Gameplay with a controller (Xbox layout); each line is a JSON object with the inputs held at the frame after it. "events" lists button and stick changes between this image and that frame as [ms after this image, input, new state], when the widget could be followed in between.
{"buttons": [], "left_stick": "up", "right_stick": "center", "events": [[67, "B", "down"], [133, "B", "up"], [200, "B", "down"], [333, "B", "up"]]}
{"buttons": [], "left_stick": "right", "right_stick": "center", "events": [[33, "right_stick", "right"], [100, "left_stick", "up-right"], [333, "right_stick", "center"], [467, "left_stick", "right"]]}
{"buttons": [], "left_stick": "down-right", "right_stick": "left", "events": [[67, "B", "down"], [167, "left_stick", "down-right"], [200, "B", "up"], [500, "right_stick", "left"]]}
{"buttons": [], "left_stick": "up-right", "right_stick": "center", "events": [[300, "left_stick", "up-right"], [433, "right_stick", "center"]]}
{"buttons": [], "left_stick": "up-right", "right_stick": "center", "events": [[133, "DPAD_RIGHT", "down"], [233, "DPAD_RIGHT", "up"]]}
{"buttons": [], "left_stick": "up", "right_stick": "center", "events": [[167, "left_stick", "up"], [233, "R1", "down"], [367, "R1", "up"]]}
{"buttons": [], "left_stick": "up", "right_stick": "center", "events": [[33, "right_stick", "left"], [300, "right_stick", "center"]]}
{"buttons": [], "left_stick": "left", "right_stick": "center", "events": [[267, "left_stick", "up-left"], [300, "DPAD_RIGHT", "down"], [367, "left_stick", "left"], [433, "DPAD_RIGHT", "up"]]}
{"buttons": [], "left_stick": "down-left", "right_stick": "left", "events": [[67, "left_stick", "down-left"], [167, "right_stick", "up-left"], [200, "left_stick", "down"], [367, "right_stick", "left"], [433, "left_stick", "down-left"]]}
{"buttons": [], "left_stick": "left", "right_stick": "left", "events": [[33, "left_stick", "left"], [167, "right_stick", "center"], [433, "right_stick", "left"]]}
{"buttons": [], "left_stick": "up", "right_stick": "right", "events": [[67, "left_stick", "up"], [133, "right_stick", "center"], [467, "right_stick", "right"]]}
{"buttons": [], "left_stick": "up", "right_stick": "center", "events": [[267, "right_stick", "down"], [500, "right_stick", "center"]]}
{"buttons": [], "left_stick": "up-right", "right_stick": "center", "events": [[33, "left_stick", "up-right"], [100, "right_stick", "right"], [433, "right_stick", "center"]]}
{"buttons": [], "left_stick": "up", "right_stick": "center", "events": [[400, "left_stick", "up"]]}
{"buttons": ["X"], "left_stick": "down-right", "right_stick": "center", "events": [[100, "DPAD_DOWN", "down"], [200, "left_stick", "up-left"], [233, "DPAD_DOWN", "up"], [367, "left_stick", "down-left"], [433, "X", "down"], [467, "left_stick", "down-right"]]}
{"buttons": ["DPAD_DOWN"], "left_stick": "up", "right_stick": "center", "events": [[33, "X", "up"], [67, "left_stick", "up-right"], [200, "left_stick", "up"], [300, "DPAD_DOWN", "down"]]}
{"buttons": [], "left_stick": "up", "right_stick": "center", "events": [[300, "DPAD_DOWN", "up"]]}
________________
PROBLEM DETAILS -> Could you print all of the entries again exactly as they stand?

THE ANSWER ->
Gameplay with a controller (Xbox layout); each line is a JSON object with the inputs held at the frame after it. "events" lists button and stick changes between this image and that frame as [ms after this image, input, new state], when the widget could be followed in between.
{"buttons": [], "left_stick": "up", "right_stick": "center", "events": [[67, "B", "down"], [133, "B", "up"], [200, "B", "down"], [333, "B", "up"]]}
{"buttons": [], "left_stick": "right", "right_stick": "center", "events": [[33, "right_stick", "right"], [100, "left_stick", "up-right"], [333, "right_stick", "center"], [467, "left_stick", "right"]]}
{"buttons": [], "left_stick": "down-right", "right_stick": "left", "events": [[67, "B", "down"], [167, "left_stick", "down-right"], [200, "B", "up"], [500, "right_stick", "left"]]}
{"buttons": [], "left_stick": "up-right", "right_stick": "center", "events": [[300, "left_stick", "up-right"], [433, "right_stick", "center"]]}
{"buttons": [], "left_stick": "up-right", "right_stick": "center", "events": [[133, "DPAD_RIGHT", "down"], [233, "DPAD_RIGHT", "up"]]}
{"buttons": [], "left_stick": "up", "right_stick": "center", "events": [[167, "left_stick", "up"], [233, "R1", "down"], [367, "R1", "up"]]}
{"buttons": [], "left_stick": "up", "right_stick": "center", "events": [[33, "right_stick", "left"], [300, "right_stick", "center"]]}
{"buttons": [], "left_stick": "left", "right_stick": "center", "events": [[267, "left_stick", "up-left"], [300, "DPAD_RIGHT", "down"], [367, "left_stick", "left"], [433, "DPAD_RIGHT", "up"]]}
{"buttons": [], "left_stick": "down-left", "right_stick": "left", "events": [[67, "left_stick", "down-left"], [167, "right_stick", "up-left"], [200, "left_stick", "down"], [367, "right_stick", "left"], [433, "left_stick", "down-left"]]}
{"buttons": [], "left_stick": "left", "right_stick": "left", "events": [[33, "left_stick", "left"], [167, "right_stick", "center"], [433, "right_stick", "left"]]}
{"buttons": [], "left_stick": "up", "right_stick": "right", "events": [[67, "left_stick", "up"], [133, "right_stick", "center"], [467, "right_stick", "right"]]}
{"buttons": [], "left_stick": "up", "right_stick": "center", "events": [[267, "right_stick", "down"], [500, "right_stick", "center"]]}
{"buttons": [], "left_stick": "up-right", "right_stick": "center", "events": [[33, "left_stick", "up-right"], [100, "right_stick", "right"], [433, "right_stick", "center"]]}
{"buttons": [], "left_stick": "up", "right_stick": "center", "events": [[400, "left_stick", "up"]]}
{"buttons": ["X"], "left_stick": "down-right", "right_stick": "center", "events": [[100, "DPAD_DOWN", "down"], [200, "left_stick", "up-left"], [233, "DPAD_DOWN", "up"], [367, "left_stick", "down-left"], [433, "X", "down"], [467, "left_stick", "down-right"]]}
{"buttons": ["DPAD_DOWN"], "left_stick": "up", "right_stick": "center", "events": [[33, "X", "up"], [67, "left_stick", "up-right"], [200, "left_stick", "up"], [300, "DPAD_DOWN", "down"]]}
{"buttons": [], "left_stick": "up", "right_stick": "center", "events": [[300, "DPAD_DOWN", "up"]]}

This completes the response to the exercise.